> _What you are asked to do_: Return every line of the material exactly.

Data excerpts
>> BEGIN
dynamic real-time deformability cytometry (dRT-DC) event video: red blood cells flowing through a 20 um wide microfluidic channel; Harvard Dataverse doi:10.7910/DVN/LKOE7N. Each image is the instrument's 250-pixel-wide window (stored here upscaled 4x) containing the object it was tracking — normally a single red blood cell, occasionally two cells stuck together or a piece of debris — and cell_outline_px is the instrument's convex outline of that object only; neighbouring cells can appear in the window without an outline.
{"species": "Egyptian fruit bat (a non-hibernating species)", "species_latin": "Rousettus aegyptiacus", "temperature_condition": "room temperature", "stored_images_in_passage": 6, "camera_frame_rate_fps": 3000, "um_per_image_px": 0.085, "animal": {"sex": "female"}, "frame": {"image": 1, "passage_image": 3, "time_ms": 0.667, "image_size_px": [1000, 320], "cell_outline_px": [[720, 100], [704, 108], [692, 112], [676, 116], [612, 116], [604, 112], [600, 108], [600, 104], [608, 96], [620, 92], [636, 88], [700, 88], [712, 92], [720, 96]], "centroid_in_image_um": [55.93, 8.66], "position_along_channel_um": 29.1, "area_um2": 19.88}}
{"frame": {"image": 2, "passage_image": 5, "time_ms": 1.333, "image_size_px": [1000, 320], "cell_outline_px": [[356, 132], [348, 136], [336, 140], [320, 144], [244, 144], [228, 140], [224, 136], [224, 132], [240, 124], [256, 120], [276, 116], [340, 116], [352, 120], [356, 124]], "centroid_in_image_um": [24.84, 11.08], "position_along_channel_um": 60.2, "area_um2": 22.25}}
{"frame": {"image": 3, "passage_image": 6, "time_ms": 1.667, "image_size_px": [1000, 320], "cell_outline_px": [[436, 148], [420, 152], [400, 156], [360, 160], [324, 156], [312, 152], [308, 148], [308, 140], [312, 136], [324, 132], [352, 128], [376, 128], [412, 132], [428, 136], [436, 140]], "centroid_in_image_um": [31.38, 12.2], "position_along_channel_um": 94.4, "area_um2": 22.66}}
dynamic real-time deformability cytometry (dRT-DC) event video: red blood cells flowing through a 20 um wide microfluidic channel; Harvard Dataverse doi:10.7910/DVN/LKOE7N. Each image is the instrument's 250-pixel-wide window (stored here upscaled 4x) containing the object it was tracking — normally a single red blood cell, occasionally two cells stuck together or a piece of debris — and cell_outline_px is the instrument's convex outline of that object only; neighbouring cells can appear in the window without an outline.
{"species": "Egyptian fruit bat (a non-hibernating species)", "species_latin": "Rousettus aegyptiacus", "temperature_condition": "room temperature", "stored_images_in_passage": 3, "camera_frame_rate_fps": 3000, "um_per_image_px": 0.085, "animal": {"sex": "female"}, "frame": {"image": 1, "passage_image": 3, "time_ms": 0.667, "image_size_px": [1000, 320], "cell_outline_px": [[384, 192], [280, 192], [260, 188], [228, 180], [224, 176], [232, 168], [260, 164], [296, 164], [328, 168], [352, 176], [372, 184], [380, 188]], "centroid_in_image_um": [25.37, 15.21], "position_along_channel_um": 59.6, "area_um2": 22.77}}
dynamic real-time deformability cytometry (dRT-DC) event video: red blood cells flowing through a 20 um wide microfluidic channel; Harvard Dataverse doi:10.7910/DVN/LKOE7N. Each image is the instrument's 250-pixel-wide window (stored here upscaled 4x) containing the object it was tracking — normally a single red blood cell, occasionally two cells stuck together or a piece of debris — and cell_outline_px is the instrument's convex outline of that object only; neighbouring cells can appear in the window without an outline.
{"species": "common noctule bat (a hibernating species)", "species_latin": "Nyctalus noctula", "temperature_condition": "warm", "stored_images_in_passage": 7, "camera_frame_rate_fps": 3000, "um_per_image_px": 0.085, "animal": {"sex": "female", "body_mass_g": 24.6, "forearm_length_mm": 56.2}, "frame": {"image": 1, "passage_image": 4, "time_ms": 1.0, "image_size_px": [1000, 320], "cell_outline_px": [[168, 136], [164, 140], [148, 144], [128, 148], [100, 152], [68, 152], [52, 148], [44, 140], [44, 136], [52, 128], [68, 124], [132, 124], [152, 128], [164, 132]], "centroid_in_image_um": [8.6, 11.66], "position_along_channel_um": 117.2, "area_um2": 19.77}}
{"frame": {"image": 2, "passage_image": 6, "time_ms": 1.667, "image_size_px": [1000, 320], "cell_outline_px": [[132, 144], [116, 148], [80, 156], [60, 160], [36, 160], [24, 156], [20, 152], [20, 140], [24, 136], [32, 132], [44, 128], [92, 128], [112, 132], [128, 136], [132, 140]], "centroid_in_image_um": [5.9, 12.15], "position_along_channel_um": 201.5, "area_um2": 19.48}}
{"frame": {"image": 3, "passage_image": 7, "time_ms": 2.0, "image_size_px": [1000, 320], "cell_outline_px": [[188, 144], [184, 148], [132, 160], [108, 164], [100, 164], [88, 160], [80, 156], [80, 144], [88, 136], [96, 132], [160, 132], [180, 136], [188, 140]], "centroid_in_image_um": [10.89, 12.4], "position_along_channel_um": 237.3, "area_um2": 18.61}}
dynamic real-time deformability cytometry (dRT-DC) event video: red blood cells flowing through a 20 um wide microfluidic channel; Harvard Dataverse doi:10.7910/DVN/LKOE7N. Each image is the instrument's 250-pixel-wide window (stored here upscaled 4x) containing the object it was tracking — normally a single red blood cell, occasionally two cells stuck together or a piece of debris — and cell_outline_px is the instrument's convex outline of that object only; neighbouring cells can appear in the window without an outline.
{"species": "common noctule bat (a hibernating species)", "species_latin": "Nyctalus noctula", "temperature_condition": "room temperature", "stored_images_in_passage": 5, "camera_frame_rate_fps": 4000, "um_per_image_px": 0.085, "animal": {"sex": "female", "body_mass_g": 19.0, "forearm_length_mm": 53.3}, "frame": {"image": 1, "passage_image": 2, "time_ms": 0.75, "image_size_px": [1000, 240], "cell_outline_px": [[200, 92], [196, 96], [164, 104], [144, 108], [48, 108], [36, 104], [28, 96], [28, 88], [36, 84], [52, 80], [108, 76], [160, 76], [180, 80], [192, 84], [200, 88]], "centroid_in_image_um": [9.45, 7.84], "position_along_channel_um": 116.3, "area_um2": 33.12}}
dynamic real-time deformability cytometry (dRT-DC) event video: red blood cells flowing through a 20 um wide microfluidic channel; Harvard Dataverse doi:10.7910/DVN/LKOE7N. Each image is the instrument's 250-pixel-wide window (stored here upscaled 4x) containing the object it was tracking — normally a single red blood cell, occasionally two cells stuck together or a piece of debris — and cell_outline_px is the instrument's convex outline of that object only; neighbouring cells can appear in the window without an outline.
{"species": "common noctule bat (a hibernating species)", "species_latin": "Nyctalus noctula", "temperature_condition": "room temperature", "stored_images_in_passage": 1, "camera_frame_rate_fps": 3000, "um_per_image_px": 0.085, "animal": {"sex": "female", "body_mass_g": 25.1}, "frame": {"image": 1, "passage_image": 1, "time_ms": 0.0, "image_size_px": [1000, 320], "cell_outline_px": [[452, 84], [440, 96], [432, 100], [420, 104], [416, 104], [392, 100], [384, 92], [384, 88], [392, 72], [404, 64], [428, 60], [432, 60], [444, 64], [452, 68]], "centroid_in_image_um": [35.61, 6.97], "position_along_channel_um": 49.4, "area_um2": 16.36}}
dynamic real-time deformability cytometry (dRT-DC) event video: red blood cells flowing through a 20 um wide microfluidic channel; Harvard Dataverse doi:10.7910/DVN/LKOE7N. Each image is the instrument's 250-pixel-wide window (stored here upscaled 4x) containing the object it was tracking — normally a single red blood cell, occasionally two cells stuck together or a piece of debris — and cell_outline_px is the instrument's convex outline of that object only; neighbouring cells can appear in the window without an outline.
>> END
> _Answer_:
dynamic real-time deformability cytometry (dRT-DC) event video: red blood cells flowing through a 20 um wide microfluidic channel; Harvard Dataverse doi:10.7910/DVN/LKOE7N. Each image is the instrument's 250-pixel-wide window (stored here upscaled 4x) containing the object it was tracking — normally a single red blood cell, occasionally two cells stuck together or a piece of debris — and cell_outline_px is the instrument's convex outline of that object only; neighbouring cells can appear in the window without an outline.
{"species": "Egyptian fruit bat (a non-hibernating species)", "species_latin": "Rousettus aegyptiacus", "temperature_condition": "room temperature", "stored_images_in_passage": 6, "camera_frame_rate_fps": 3000, "um_per_image_px": 0.085, "animal": {"sex": "female"}, "frame": {"image": 1, "passage_image": 3, "time_ms": 0.667, "image_size_px": [1000, 320], "cell_outline_px": [[720, 100], [704, 108], [692, 112], [676, 116], [612, 116], [604, 112], [600, 108], [600, 104], [608, 96], [620, 92], [636, 88], [700, 88], [712, 92], [720, 96]], "centroid_in_image_um": [55.93, 8.66], "position_along_channel_um": 29.1, "area_um2": 19.88}}
{"frame": {"image": 2, "passage_image": 5, "time_ms": 1.333, "image_size_px": [1000, 320], "cell_outline_px": [[356, 132], [348, 136], [336, 140], [320, 144], [244, 144], [228, 140], [224, 136], [224, 132], [240, 124], [256, 120], [276, 116], [340, 116], [352, 120], [356, 124]], "centroid_in_image_um": [24.84, 11.08], "position_along_channel_um": 60.2, "area_um2": 22.25}}
{"frame": {"image": 3, "passage_image": 6, "time_ms": 1.667, "image_size_px": [1000, 320], "cell_outline_px": [[436, 148], [420, 152], [400, 156], [360, 160], [324, 156], [312, 152], [308, 148], [308, 140], [312, 136], [324, 132], [352, 128], [376, 128], [412, 132], [428, 136], [436, 140]], "centroid_in_image_um": [31.38, 12.2], "position_along_channel_um": 94.4, "area_um2": 22.66}}
dynamic real-time deformability cytometry (dRT-DC) event video: red blood cells flowing through a 20 um wide microfluidic channel; Harvard Dataverse doi:10.7910/DVN/LKOE7N. Each image is the instrument's 250-pixel-wide window (stored here upscaled 4x) containing the object it was tracking — normally a single red blood cell, occasionally two cells stuck together or a piece of debris — and cell_outline_px is the instrument's convex outline of that object only; neighbouring cells can appear in the window without an outline.
{"species": "Egyptian fruit bat (a non-hibernating species)", "species_latin": "Rousettus aegyptiacus", "temperature_condition": "room temperature", "stored_images_in_passage": 3, "camera_frame_rate_fps": 3000, "um_per_image_px": 0.085, "animal": {"sex": "female"}, "frame": {"image": 1, "passage_image": 3, "time_ms": 0.667, "image_size_px": [1000, 320], "cell_outline_px": [[384, 192], [280, 192], [260, 188], [228, 180], [224, 176], [232, 168], [260, 164], [296, 164], [328, 168], [352, 176], [372, 184], [380, 188]], "centroid_in_image_um": [25.37, 15.21], "position_along_channel_um": 59.6, "area_um2": 22.77}}
dynamic real-time deformability cytometry (dRT-DC) event video: red blood cells flowing through a 20 um wide microfluidic channel; Harvard Dataverse doi:10.7910/DVN/LKOE7N. Each image is the instrument's 250-pixel-wide window (stored here upscaled 4x) containing the object it was tracking — normally a single red blood cell, occasionally two cells stuck together or a piece of debris — and cell_outline_px is the instrument's convex outline of that object only; neighbouring cells can appear in the window without an outline.
{"species": "common noctule bat (a hibernating species)", "species_latin": "Nyctalus noctula", "temperature_condition": "warm", "stored_images_in_passage": 7, "camera_frame_rate_fps": 3000, "um_per_image_px": 0.085, "animal": {"sex": "female", "body_mass_g": 24.6, "forearm_length_mm": 56.2}, "frame": {"image": 1, "passage_image": 4, "time_ms": 1.0, "image_size_px": [1000, 320], "cell_outline_px": [[168, 136], [164, 140], [148, 144], [128, 148], [100, 152], [68, 152], [52, 148], [44, 140], [44, 136], [52, 128], [68, 124], [132, 124], [152, 128], [164, 132]], "centroid_in_image_um": [8.6, 11.66], "position_along_channel_um": 117.2, "area_um2": 19.77}}
{"frame": {"image": 2, "passage_image": 6, "time_ms": 1.667, "image_size_px": [1000, 320], "cell_outline_px": [[132, 144], [116, 148], [80, 156], [60, 160], [36, 160], [24, 156], [20, 152], [20, 140], [24, 136], [32, 132], [44, 128], [92, 128], [112, 132], [128, 136], [132, 140]], "centroid_in_image_um": [5.9, 12.15], "position_along_channel_um": 201.5, "area_um2": 19.48}}
{"frame": {"image": 3, "passage_image": 7, "time_ms": 2.0, "image_size_px": [1000, 320], "cell_outline_px": [[188, 144], [184, 148], [132, 160], [108, 164], [100, 164], [88, 160], [80, 156], [80, 144], [88, 136], [96, 132], [160, 132], [180, 136], [188, 140]], "centroid_in_image_um": [10.89, 12.4], "position_along_channel_um": 237.3, "area_um2": 18.61}}
dynamic real-time deformability cytometry (dRT-DC) event video: red blood cells flowing through a 20 um wide microfluidic channel; Harvard Dataverse doi:10.7910/DVN/LKOE7N. Each image is the instrument's 250-pixel-wide window (stored here upscaled 4x) containing the object it was tracking — normally a single red blood cell, occasionally two cells stuck together or a piece of debris — and cell_outline_px is the instrument's convex outline of that object only; neighbouring cells can appear in the window without an outline.
{"species": "common noctule bat (a hibernating species)", "species_latin": "Nyctalus noctula", "temperature_condition": "room temperature", "stored_images_in_passage": 5, "camera_frame_rate_fps": 4000, "um_per_image_px": 0.085, "animal": {"sex": "female", "body_mass_g": 19.0, "forearm_length_mm": 53.3}, "frame": {"image": 1, "passage_image": 2, "time_ms": 0.75, "image_size_px": [1000, 240], "cell_outline_px": [[200, 92], [196, 96], [164, 104], [144, 108], [48, 108], [36, 104], [28, 96], [28, 88], [36, 84], [52, 80], [108, 76], [160, 76], [180, 80], [192, 84], [200, 88]], "centroid_in_image_um": [9.45, 7.84], "position_along_channel_um": 116.3, "area_um2": 33.12}}
dynamic real-time deformability cytometry (dRT-DC) event video: red blood cells flowing through a 20 um wide microfluidic channel; Harvard Dataverse doi:10.7910/DVN/LKOE7N. Each image is the instrument's 250-pixel-wide window (stored here upscaled 4x) containing the object it was tracking — normally a single red blood cell, occasionally two cells stuck together or a piece of debris — and cell_outline_px is the instrument's convex outline of that object only; neighbouring cells can appear in the window without an outline.
{"species": "common noctule bat (a hibernating species)", "species_latin": "Nyctalus noctula", "temperature_condition": "room temperature", "stored_images_in_passage": 1, "camera_frame_rate_fps": 3000, "um_per_image_px": 0.085, "animal": {"sex": "female", "body_mass_g": 25.1}, "frame": {"image": 1, "passage_image": 1, "time_ms": 0.0, "image_size_px": [1000, 320], "cell_outline_px": [[452, 84], [440, 96], [432, 100], [420, 104], [416, 104], [392, 100], [384, 92], [384, 88], [392, 72], [404, 64], [428, 60], [432, 60], [444, 64], [452, 68]], "centroid_in_image_um": [35.61, 6.97], "position_along_channel_um": 49.4, "area_um2": 16.36}}
dynamic real-time deformability cytometry (dRT-DC) event video: red blood cells flowing through a 20 um wide microfluidic channel; Harvard Dataverse doi:10.7910/DVN/LKOE7N. Each image is the instrument's 250-pixel-wide window (stored here upscaled 4x) containing the object it was tracking — normally a single red blood cell, occasionally two cells stuck together or a piece of debris — and cell_outline_px is the instrument's convex outline of that object only; neighbouring cells can appear in the window without an outline.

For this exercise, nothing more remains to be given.